A couple months ago, Loveland's Thompson School District commissioned photographs to hang in their boardroom. You know, the room where the School Board sits once a month and makes decisions regarding how our kids spend 35 hours a week. Seems like a great idea to have photos of their students around, to keep it real.
Going to the various schools and programs with Mike, the Public Information Officer, was an education in Education for me. I didn't know our school district has an early learning school... like a public Pre-K. We didn't have that when I was a kid... my mom had to wheel and deal arrangements for me until I was in first grade.

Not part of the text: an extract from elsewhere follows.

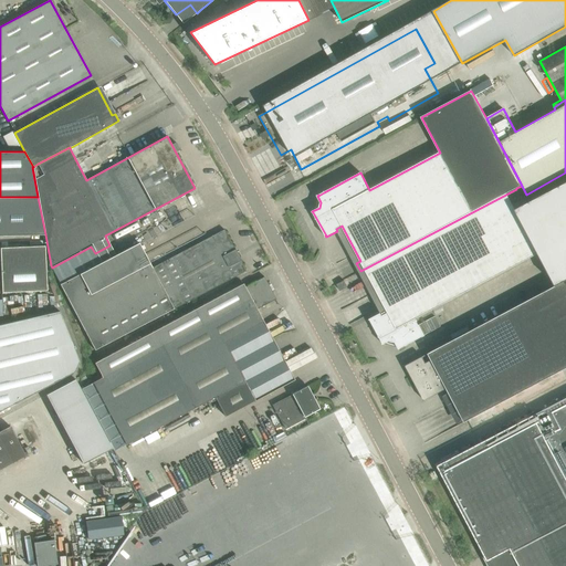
[(565,182),(525,205),(515,210),(538,253),(555,286),(565,280),(565,182)]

I also learned about the various funding challenges that the schools face. Everyone has an opinion on how schools should spend their money, but the reality is that sometimes carpeting actually does need to be replaced and teachers are largely underpaid. Which made me wonder why big companies don't sponsor teachers the way the do race car drivers. Why doesn't Home Depot sponsor really great shop teachers? Why don't Franklin Covey and Brooks Brothers sponsor great principals? Ooh and Simon & Schuster could sponsor Literature/ Writing / English great teachers. Then, teachers would get paid for being really great and these companies would be making more of a difference than paying a guy to drive around in circles faster than he should, while everyone is really just waiting for him to crash.

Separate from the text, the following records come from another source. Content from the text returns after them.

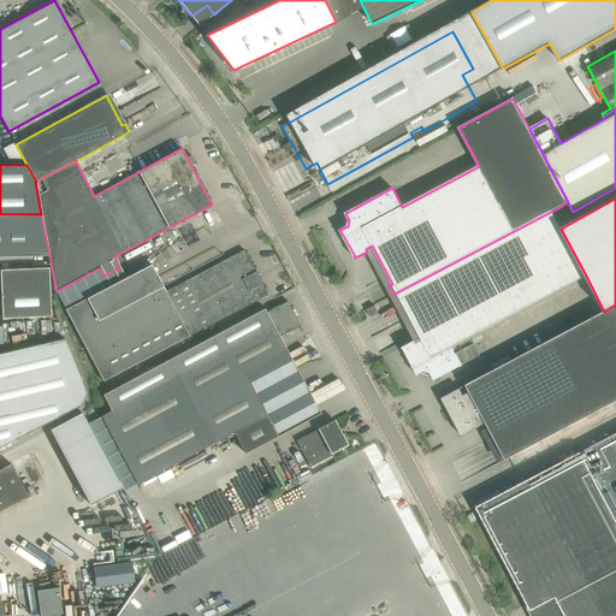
[(452,348),(586,276),(561,229),(572,223),(562,206),(392,295),(396,304),(402,301),(422,339),(416,343),(415,341),(402,347),(403,348),(418,374),(416,374),(416,375),(425,371),(431,373),(434,380),(436,380),(436,379),(474,359),(468,348),(456,354),(452,348)]
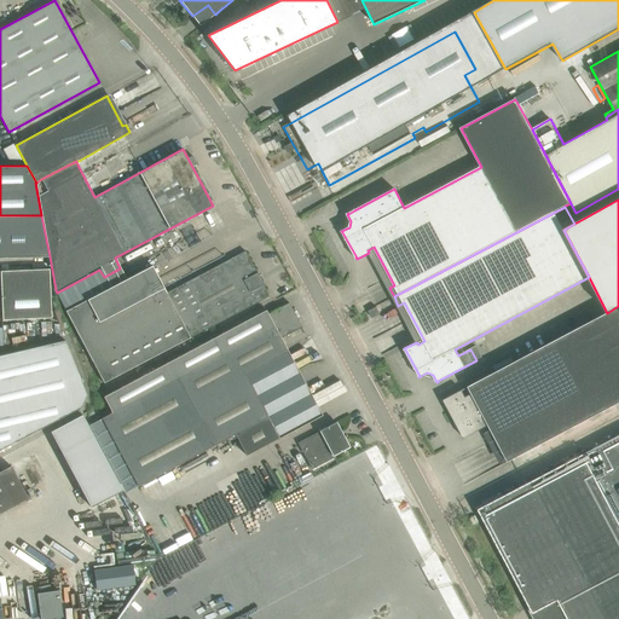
[(0,258),(50,256),(41,215),(0,215),(0,258)]
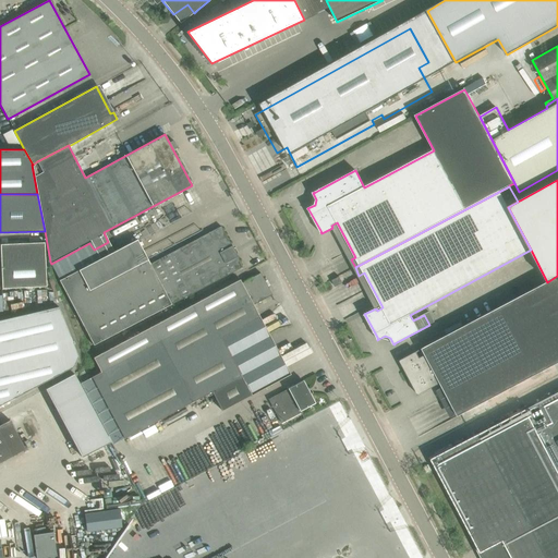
[(94,347),(233,273),(243,267),(238,257),(238,256),(232,245),(231,246),(221,226),(208,232),(209,233),(170,254),(150,264),(136,240),(113,252),(108,242),(94,250),(98,258),(74,270),(75,270),(59,279),(59,281),(94,347)]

So I was thinking about all that when Mike brought me to the junior high Mesa Foam Fighters class. Now this blew my mind. It's a class where these kids building remote-controlled (rc) planes out of foam core board. So it's cool that they learn the physics and such of making the thing fly, and the electronics of making the remote work, etc. But, it gets better. They also make kits for building rc planes THAT THEY SELL ONLINE!! And the kids get to earn money fulfilling those orders. AND wait, it gets even better. Because the kids make video tutorials and such for RC plane fans and folks buying their kits. On top of a normal shop with shop tools, they have banks of computers, a couple of 3-D printers, laser cutters, video cameras, etc. Fancy equipment... and this program is sponsored by 10 companies like Hobby Town USA and Otterbox. It's freaking brilliant!!! These kids are learning so many things integrated together and applied!! It's how schools should be all over, every where, every single class!!
I don't know how that teacher, Mr. Jake Marshall, got that ball rolling, but every single teacher should go ask him and do it for their own students and schools. It is truly the most inspiring story around education I've heard in a very long time.